◆ **Task details**
Tally the lines in the items below that contain the string "built". Reply with the count alone.
──────────────────────────────
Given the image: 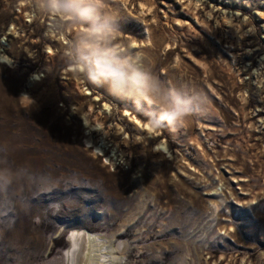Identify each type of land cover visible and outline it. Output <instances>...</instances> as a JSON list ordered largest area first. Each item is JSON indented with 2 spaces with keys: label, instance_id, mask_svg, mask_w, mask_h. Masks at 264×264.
I'll list each match as a JSON object with an SVG mask.
<instances>
[{
  "label": "rangeland",
  "instance_id": "rangeland-1",
  "mask_svg": "<svg viewBox=\"0 0 264 264\" xmlns=\"http://www.w3.org/2000/svg\"><path fill=\"white\" fill-rule=\"evenodd\" d=\"M113 7L160 78L210 106L149 131L129 102L73 75L71 32L0 0V167L21 170L0 189V264H66L75 231L100 239L107 264H264V0Z\"/></svg>",
  "mask_w": 264,
  "mask_h": 264
},
{
  "label": "clouds",
  "instance_id": "clouds-1",
  "mask_svg": "<svg viewBox=\"0 0 264 264\" xmlns=\"http://www.w3.org/2000/svg\"><path fill=\"white\" fill-rule=\"evenodd\" d=\"M27 3L39 16L55 18L58 32L72 33L66 41L63 59L73 75L129 102L153 130L175 131L209 108L210 100L202 89L166 83L160 78L153 70L147 45L141 47L121 38L122 15L113 7V0H27ZM28 98L30 103L26 107L30 110L35 101ZM20 178V169L0 167V189L16 184Z\"/></svg>",
  "mask_w": 264,
  "mask_h": 264
},
{
  "label": "bare ground",
  "instance_id": "bare-ground-1",
  "mask_svg": "<svg viewBox=\"0 0 264 264\" xmlns=\"http://www.w3.org/2000/svg\"><path fill=\"white\" fill-rule=\"evenodd\" d=\"M5 59L7 60L5 56L0 55V60L4 61ZM88 117L90 116L88 115ZM87 119H84L85 124L88 123ZM97 126H100L99 122ZM94 129H95V126H94ZM88 141L90 142V140ZM94 149L97 155H102L104 153L103 151H105V150H102L101 146H95ZM105 156H106V153H105ZM109 158H112V157L107 156L105 159L108 160ZM73 233L76 234L75 238H72ZM67 240H68L69 246H68V249L65 251V253L70 252L71 257L70 259L68 258L69 261L66 262V264H107V261H108L107 257L100 254V250H102L103 244L101 243L100 239L96 235L88 233V232L75 231V232H72L67 237Z\"/></svg>",
  "mask_w": 264,
  "mask_h": 264
},
{
  "label": "snow or ice",
  "instance_id": "snow-or-ice-1",
  "mask_svg": "<svg viewBox=\"0 0 264 264\" xmlns=\"http://www.w3.org/2000/svg\"><path fill=\"white\" fill-rule=\"evenodd\" d=\"M125 115H128V113H125ZM137 123H139V121H137ZM145 127H147V128L149 129V131H152V130H153V129H152L151 127H149L148 125H145ZM105 163L107 164L108 161L106 160ZM75 236H76V234L73 233V234H72V238H75ZM65 257L70 259V257H71V253H70V252H66V253H65Z\"/></svg>",
  "mask_w": 264,
  "mask_h": 264
}]
</instances>
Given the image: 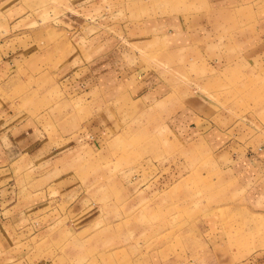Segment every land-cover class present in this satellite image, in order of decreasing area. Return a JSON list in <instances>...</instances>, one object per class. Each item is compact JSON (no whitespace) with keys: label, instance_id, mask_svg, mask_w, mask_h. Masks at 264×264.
<instances>
[{"label":"crops","instance_id":"1","mask_svg":"<svg viewBox=\"0 0 264 264\" xmlns=\"http://www.w3.org/2000/svg\"><path fill=\"white\" fill-rule=\"evenodd\" d=\"M73 1L71 9L48 24L28 29L32 25L26 24L30 16L23 5L0 0V82L5 86L0 94L5 98L0 100V172L12 175L20 165L32 174L39 171L26 213L0 211L2 232L10 225L11 236L27 234L41 241L44 251L67 228L78 234L92 227L100 213L71 212L83 184L69 178L73 158L69 163L68 154H81L90 143L93 150L107 145L114 154L117 146L124 157H135L137 152L129 150L133 131L122 127L152 109L169 123L168 133L178 143L192 146L193 152L202 147L227 162L242 205L205 212L196 240L183 234L168 254L153 250L137 256L143 264H264V126L244 136V126L221 109L223 101L216 95L224 85L215 80L234 64L264 75V0H204L202 12L184 21L173 18L171 27L155 21L139 23V29L103 20L105 12L85 7L86 0ZM129 43L141 51L155 48L163 60L141 70V59L128 58L133 55ZM185 52L187 58L181 59ZM181 64L190 74L204 70L205 78L181 83ZM123 167L130 170L125 175L130 183L138 179L137 165ZM239 213L254 218H239L237 225L228 221L229 214ZM25 264L64 263L43 254ZM107 264L115 262L109 258Z\"/></svg>","mask_w":264,"mask_h":264},{"label":"rangeland","instance_id":"2","mask_svg":"<svg viewBox=\"0 0 264 264\" xmlns=\"http://www.w3.org/2000/svg\"><path fill=\"white\" fill-rule=\"evenodd\" d=\"M13 1L19 2L29 12L26 24L32 26L28 29L33 25L41 27L48 24L66 8L71 9L74 2ZM86 4L85 7L94 11H104L103 20L130 23L132 29H139V23L154 24L155 21L171 27L173 18L184 21L186 17L202 12L204 0H86ZM136 37L140 38L139 35ZM126 47L133 53L128 58L133 61L141 59L140 64L144 67L141 70L155 68V63L163 60L156 56L155 48L141 51L130 43ZM141 54L143 60L137 58L139 56L134 57ZM187 56L186 52L180 54L181 59ZM137 65L139 67V63ZM213 66L218 68L219 62ZM236 66L241 67L238 69ZM188 71V67L181 64V83H187L189 77L196 76L195 82L205 78L202 69L192 74ZM216 76L215 80L219 82L222 79L224 85L222 94L217 90L216 95L219 103L221 99L223 101L220 107L233 115L237 124L244 126V136L248 129L264 126V75H253L250 67L234 64L221 76L218 73ZM4 87L0 82V94ZM2 99L5 98L0 97ZM155 112L147 109L139 119L122 127L133 131L132 144L128 148L137 152L135 157H124L117 146L114 154L107 152V145L102 150H93L90 143L83 145L81 154H68L69 163L73 158V167L67 170L68 176L83 184L78 198L80 202L72 203L71 212L96 211L100 213L98 222L78 234L67 228L64 236L44 251L39 247L41 241L29 239L27 234L11 236L7 231H11L10 225L5 224L3 230L6 233L0 227V264H25L43 254L55 256L64 264H107L109 258L115 264H143L142 256H137L140 251L160 250L168 254L178 247L183 234L195 239L198 222L205 212L241 206V190L234 183L227 162L219 154L209 153L202 147L193 152L192 146L178 143L168 133L169 123L162 120L161 114L155 116ZM157 116L158 121L155 120ZM134 164L140 168H135L139 177L130 183L125 176L130 170L123 166ZM18 167L13 169L12 175L0 172V211L5 213L26 211L25 202L38 188L33 181L39 171L32 174L23 171L24 166ZM50 192L54 198V187ZM71 198L68 197V202ZM65 206L66 203L59 205L63 211ZM239 218L252 220L254 217L249 213L228 215V221L236 225ZM13 219L17 221V217Z\"/></svg>","mask_w":264,"mask_h":264}]
</instances>
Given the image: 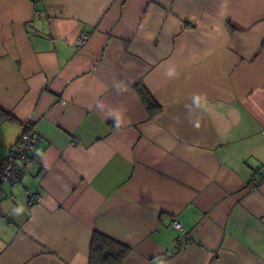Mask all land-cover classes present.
<instances>
[{
    "label": "crops",
    "instance_id": "crops-1",
    "mask_svg": "<svg viewBox=\"0 0 264 264\" xmlns=\"http://www.w3.org/2000/svg\"><path fill=\"white\" fill-rule=\"evenodd\" d=\"M0 111V264H264V0H0Z\"/></svg>",
    "mask_w": 264,
    "mask_h": 264
},
{
    "label": "built area",
    "instance_id": "built-area-1",
    "mask_svg": "<svg viewBox=\"0 0 264 264\" xmlns=\"http://www.w3.org/2000/svg\"><path fill=\"white\" fill-rule=\"evenodd\" d=\"M89 38L90 34L88 32H80L75 41L77 48L83 47ZM38 141V135L32 131L30 124H25L23 134L0 164V196L4 186L13 187L20 183L23 177V169H28L32 163L31 150ZM75 141L73 140V143ZM256 185L257 182L255 180L249 183L250 188H255ZM29 200L33 203H39L41 197L38 193H31L29 194ZM173 225L181 229L176 220L173 221Z\"/></svg>",
    "mask_w": 264,
    "mask_h": 264
},
{
    "label": "trees",
    "instance_id": "trees-1",
    "mask_svg": "<svg viewBox=\"0 0 264 264\" xmlns=\"http://www.w3.org/2000/svg\"><path fill=\"white\" fill-rule=\"evenodd\" d=\"M136 91L140 97V100H141L148 116L153 117V116L157 115L159 113V111L161 110V106L153 98V96L150 94V92L147 90V88H145L142 84H139L136 86ZM0 118H2L4 120L11 121V122L12 121L16 122V120L13 117H11L8 114H5L4 112H1V111H0ZM24 126H25V124H24ZM23 132H24V130H23ZM23 132H22V134H23ZM21 135L19 136V138L21 137ZM19 138H18V140H19ZM15 145H16V143H15ZM14 146H12L9 149V151ZM127 254H128V248L125 245L115 241L112 238L104 236L100 233H95L92 237V240H91L89 264H122L124 262V260L126 259Z\"/></svg>",
    "mask_w": 264,
    "mask_h": 264
},
{
    "label": "clouds",
    "instance_id": "clouds-1",
    "mask_svg": "<svg viewBox=\"0 0 264 264\" xmlns=\"http://www.w3.org/2000/svg\"><path fill=\"white\" fill-rule=\"evenodd\" d=\"M167 75H168L169 77H173V76H175V75H176L175 69H170V70L168 71ZM115 124H116L117 127L120 126V121H119V119H117V120L115 121ZM194 126L198 128V127H199V124L197 123V124H195Z\"/></svg>",
    "mask_w": 264,
    "mask_h": 264
},
{
    "label": "rangeland",
    "instance_id": "rangeland-1",
    "mask_svg": "<svg viewBox=\"0 0 264 264\" xmlns=\"http://www.w3.org/2000/svg\"><path fill=\"white\" fill-rule=\"evenodd\" d=\"M28 124H30V123H28ZM30 126H31V124H30Z\"/></svg>",
    "mask_w": 264,
    "mask_h": 264
}]
</instances>
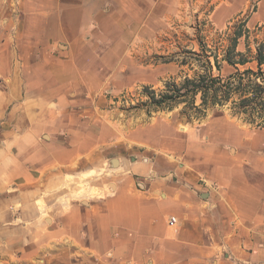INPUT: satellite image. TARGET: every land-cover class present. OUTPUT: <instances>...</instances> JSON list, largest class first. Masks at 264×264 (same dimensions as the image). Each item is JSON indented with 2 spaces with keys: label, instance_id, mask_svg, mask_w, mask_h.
Returning <instances> with one entry per match:
<instances>
[{
  "label": "crops",
  "instance_id": "1",
  "mask_svg": "<svg viewBox=\"0 0 264 264\" xmlns=\"http://www.w3.org/2000/svg\"><path fill=\"white\" fill-rule=\"evenodd\" d=\"M226 1L238 6L248 0ZM64 4L0 0V192L16 186L20 200L52 191L54 176L74 166L79 176L85 156L99 162L93 159L99 139L85 144L56 137L78 133L72 119L64 121L71 118L68 108L84 92L86 75L99 78L98 69L79 72V48L52 55L55 38L75 42L65 20L77 19L76 7ZM247 64L257 70L256 62ZM135 137L144 146V163L127 169L144 175V191L118 176L112 196L49 217L43 238L36 242L33 233L20 250L45 248L44 264H264V127L223 114L185 130L149 125ZM4 202L0 195L2 214ZM29 228H37L36 220Z\"/></svg>",
  "mask_w": 264,
  "mask_h": 264
},
{
  "label": "rangeland",
  "instance_id": "2",
  "mask_svg": "<svg viewBox=\"0 0 264 264\" xmlns=\"http://www.w3.org/2000/svg\"><path fill=\"white\" fill-rule=\"evenodd\" d=\"M62 2L70 9L76 7L77 19L65 20L75 29V42L55 38L52 55L59 56L65 48H79L75 51L79 72L86 75L94 70L96 74L98 69L99 78L86 75L82 81L84 92L68 108L71 118L64 121L70 123L72 119L78 133H61L56 137L68 140L75 136L77 142L85 144L92 138L99 139L100 147L93 158L99 162L92 164V157L85 156L83 172L76 176L79 166H74L64 177L54 176L58 178L51 182L53 190L49 192L21 200L17 197L18 190H13L16 186L0 192L5 196L6 206L5 213L0 212V223L4 222L5 228L0 264H44L45 248L30 254L20 250L27 248L28 238L36 233L39 242L46 231V219L59 216L62 210L73 205L84 209L88 203L104 202L114 194L118 176L127 178L131 189L144 191V175L127 169L134 161L144 163V146L134 142L138 139L135 136H144V127L185 130L223 114L246 125L264 127V109L261 110L252 91L255 83L264 87V75L251 79L252 84L246 88L250 103L245 107L239 93L232 94L221 106L202 105V94L198 92L194 96L186 83L196 74L211 72L226 80L236 75L235 69L240 74L256 70L253 64L231 67L222 61V55L227 48L241 52L247 48L253 52L255 48H264V0H248L238 6L229 5L226 0H213V4L203 0H165L159 4L148 0ZM235 33L243 36L233 44ZM80 48L92 50L85 52ZM201 48L212 49L218 56L216 66L211 59L212 70L205 63L206 55ZM69 71L66 68L65 74ZM237 80L233 79L234 87ZM248 83L247 79L242 82ZM164 96L172 99L166 100ZM114 160L120 162L119 168ZM171 218L175 217L168 219V225ZM35 220L37 228H29ZM26 224L25 229H18ZM20 238H24L23 245ZM83 264H97V261L84 260Z\"/></svg>",
  "mask_w": 264,
  "mask_h": 264
},
{
  "label": "trees",
  "instance_id": "3",
  "mask_svg": "<svg viewBox=\"0 0 264 264\" xmlns=\"http://www.w3.org/2000/svg\"><path fill=\"white\" fill-rule=\"evenodd\" d=\"M242 36L241 33H235L233 44H236L237 40ZM201 51L206 55L205 63L209 70H212L211 59L214 60L216 66L218 63V56L209 48H201ZM222 61L235 68H237L238 65L243 66L250 62H256L257 70H245L240 74L238 69H235L236 75H230L226 80H223L220 76H213L211 72L208 75L196 74L193 79L187 80L186 82L187 85L191 87L188 91L192 92L194 96L200 92L202 94V105L209 104L211 106H221L229 101L232 94L239 93L241 105L244 107L247 106L250 101L246 97V88L252 84V78H258L264 75V48H255L254 52L251 48H247L246 52L237 51V48H227L223 52ZM217 70L219 71L218 67ZM235 77L238 79V85L236 87L233 85V79H235ZM245 79H247L250 84L243 85L242 82ZM184 88L187 89V86H184ZM252 91L255 99L258 98L259 100L261 110L264 109V87L262 84L255 83ZM208 97L210 100H208ZM164 99L171 100L172 98L164 96ZM248 122L250 123V121Z\"/></svg>",
  "mask_w": 264,
  "mask_h": 264
},
{
  "label": "built area",
  "instance_id": "4",
  "mask_svg": "<svg viewBox=\"0 0 264 264\" xmlns=\"http://www.w3.org/2000/svg\"><path fill=\"white\" fill-rule=\"evenodd\" d=\"M176 224V219L175 218H171L169 220V226H174Z\"/></svg>",
  "mask_w": 264,
  "mask_h": 264
},
{
  "label": "water",
  "instance_id": "5",
  "mask_svg": "<svg viewBox=\"0 0 264 264\" xmlns=\"http://www.w3.org/2000/svg\"><path fill=\"white\" fill-rule=\"evenodd\" d=\"M114 163H115V161H114Z\"/></svg>",
  "mask_w": 264,
  "mask_h": 264
}]
</instances>
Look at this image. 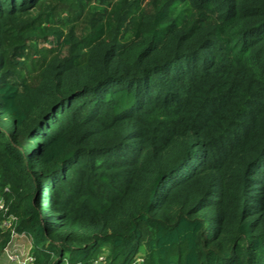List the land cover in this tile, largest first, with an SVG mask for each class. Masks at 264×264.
<instances>
[{
    "label": "trees",
    "instance_id": "1",
    "mask_svg": "<svg viewBox=\"0 0 264 264\" xmlns=\"http://www.w3.org/2000/svg\"><path fill=\"white\" fill-rule=\"evenodd\" d=\"M0 196V261L264 264V0H0Z\"/></svg>",
    "mask_w": 264,
    "mask_h": 264
},
{
    "label": "built area",
    "instance_id": "2",
    "mask_svg": "<svg viewBox=\"0 0 264 264\" xmlns=\"http://www.w3.org/2000/svg\"><path fill=\"white\" fill-rule=\"evenodd\" d=\"M8 210L9 209L5 203L4 198L0 196V214H6ZM15 222H17V217L14 215H9L1 221V228L5 230H11L12 236V242L5 250L4 256L7 257V260H9L10 263L13 261V264L14 262H16L17 264H36L35 256L32 250H30V254H26L21 245L14 243L13 239L15 237L29 239L24 234H19L14 230L13 225Z\"/></svg>",
    "mask_w": 264,
    "mask_h": 264
},
{
    "label": "rangeland",
    "instance_id": "3",
    "mask_svg": "<svg viewBox=\"0 0 264 264\" xmlns=\"http://www.w3.org/2000/svg\"><path fill=\"white\" fill-rule=\"evenodd\" d=\"M42 47L47 48V49H55L54 47H56V44H55V42L53 43L52 39H51V43H47L45 45H42L41 48ZM13 241L15 244L21 245L22 249L25 251L26 254H28V253L30 254V250H32V242L29 239L21 238V237H15L13 239ZM4 258L7 259V257H5V256H4ZM8 262L10 263L9 260H8ZM12 262H11V264H13ZM14 264H17V263L14 262Z\"/></svg>",
    "mask_w": 264,
    "mask_h": 264
},
{
    "label": "crops",
    "instance_id": "4",
    "mask_svg": "<svg viewBox=\"0 0 264 264\" xmlns=\"http://www.w3.org/2000/svg\"><path fill=\"white\" fill-rule=\"evenodd\" d=\"M0 264H11V263H9L8 260L5 259L4 256H3V258L0 261Z\"/></svg>",
    "mask_w": 264,
    "mask_h": 264
}]
</instances>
──────────────────────────────
◆ **Final result**
4